To find out the contours on your land you can survey it yourself using an A frame. Google 'A frame swales' and you will get many instructions. Or find a local permies or surveyor who can teach you, it's not that hard and you can build/find the gear necessary locally without buying expensive equipment.
It's quite flat. It was graded to be level as we use microjet sprinklers. Annual precipitation average is about 10 inches. But since the drought we have less than 2 inches. I think Death Valley got more rain than we did. What I have in mind is more to direct what water we do get to flow toward the trees. The orchard floor is flat the trees are 16 feet apart and 18 feet between rows. rainwater that falls in the center of the row gets wasted. I think that if the land were sloped toward the trees then the water that fell in the middle would flow toward the trees. But I dont know how much of an angle or how deep and close to the tree to go. I could do trial an error. But if someone out there already has the answer I'd rather not make a costly mistake. I don't have any runoff. The ground is good and it soaks in. I also need advise weather or not it is doable to try to harvest water from our 1/4 acre parking lot. It's level and covered in a couple inches of wood chips. I was thinking that if it were sloped toward drain pipes. I could catch some of that water and divert it into a cistern or reservoir. I've already set up to collect the easy water. (water from rain gutters are diverted into a french drain that feeds planter boxes.
Well in that case you don't need to do any digging between the trees. Why not bring dirt in to raise the soil level between the rows? You'd essentially build a funnel of soil around each tree. As to how much elevation change would be ideal I can't say. Either way, any elevation change at all would move water to a degree. Obviously if the land is parched it will soak up most of the water before it funnels it anywhere. More soil in place also leads to a greater mass to hold the rain you do get.

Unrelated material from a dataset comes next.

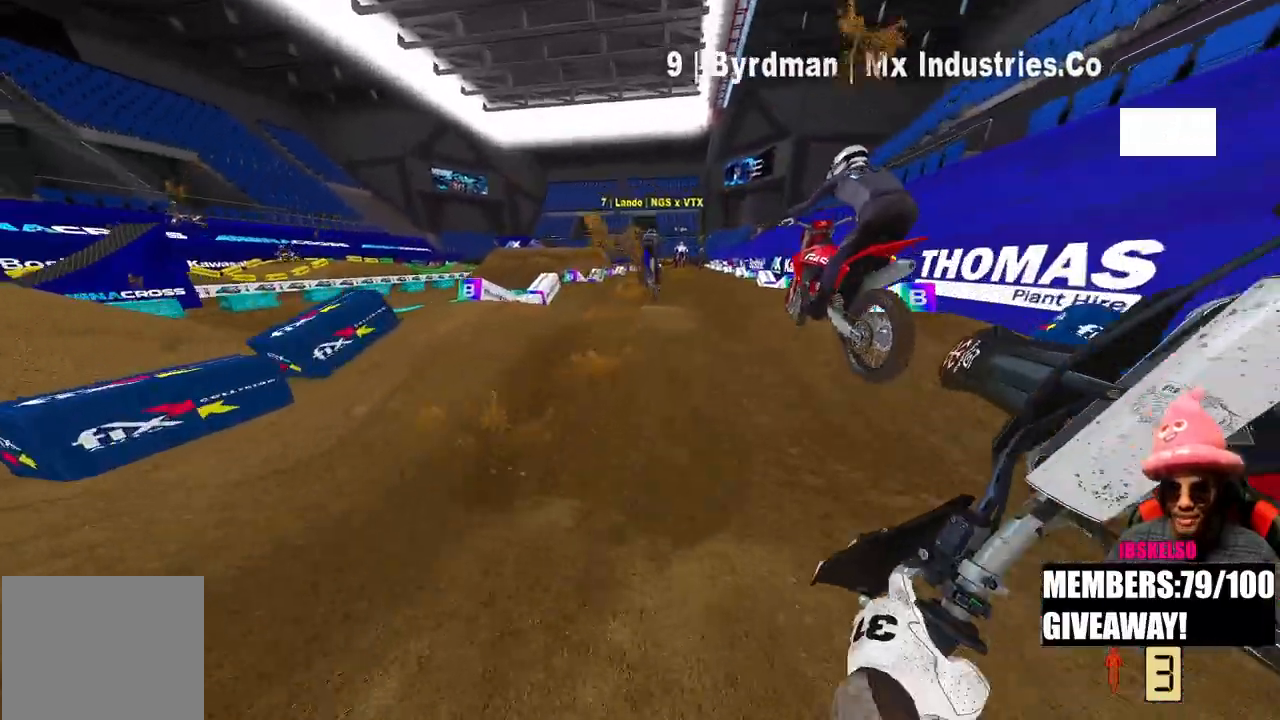
{"buttons": [], "left_stick": "center", "right_stick": "down", "events": [[167, "left_stick", "right"], [350, "left_stick", "center"]]}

Look at it from another angle though, and correct me if I'm wrong as my experience with orchards is nil. Wouldn't leaving the land as is promote a bigger root system in each individual tree? Basically the trees, currently, have to search out the water, versus having it diverted to them.....equals more extensive root system? You've also got an orchard of established, grown, producing trees. They should do fairly well left to their own anyway.